(Exercise data)

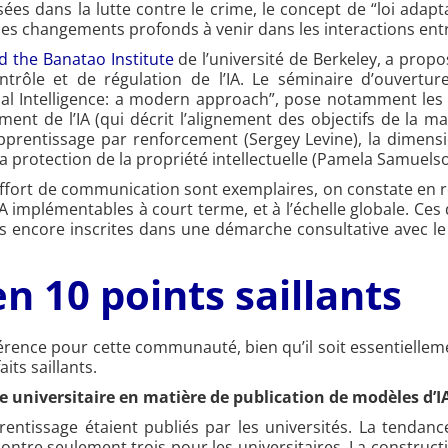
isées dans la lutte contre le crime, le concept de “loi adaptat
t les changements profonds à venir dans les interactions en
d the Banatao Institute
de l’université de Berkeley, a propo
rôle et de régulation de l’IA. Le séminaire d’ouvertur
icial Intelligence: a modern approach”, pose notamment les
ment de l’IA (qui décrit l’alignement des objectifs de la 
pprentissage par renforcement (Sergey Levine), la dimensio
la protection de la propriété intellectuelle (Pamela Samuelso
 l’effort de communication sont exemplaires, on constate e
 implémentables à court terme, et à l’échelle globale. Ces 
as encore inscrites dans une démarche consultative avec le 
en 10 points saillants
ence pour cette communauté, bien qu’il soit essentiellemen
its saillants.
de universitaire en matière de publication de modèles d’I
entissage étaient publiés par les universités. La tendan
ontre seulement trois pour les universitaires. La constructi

(End Exercise data)

What you need to do: Your answer should be the line with "ment de l’IA" and all lines after it in the listing above, repeated exactly. No other lines belong.

Worked solution:
ment de l’IA (qui décrit l’alignement des objectifs de la 
pprentissage par renforcement (Sergey Levine), la dimensio
la protection de la propriété intellectuelle (Pamela Samuelso
 l’effort de communication sont exemplaires, on constate e
 implémentables à court terme, et à l’échelle globale. Ces 
as encore inscrites dans une démarche consultative avec le 
en 10 points saillants
ence pour cette communauté, bien qu’il soit essentiellemen
its saillants.
de universitaire en matière de publication de modèles d’I
entissage étaient publiés par les universités. La tendan
ontre seulement trois pour les universitaires. La constructi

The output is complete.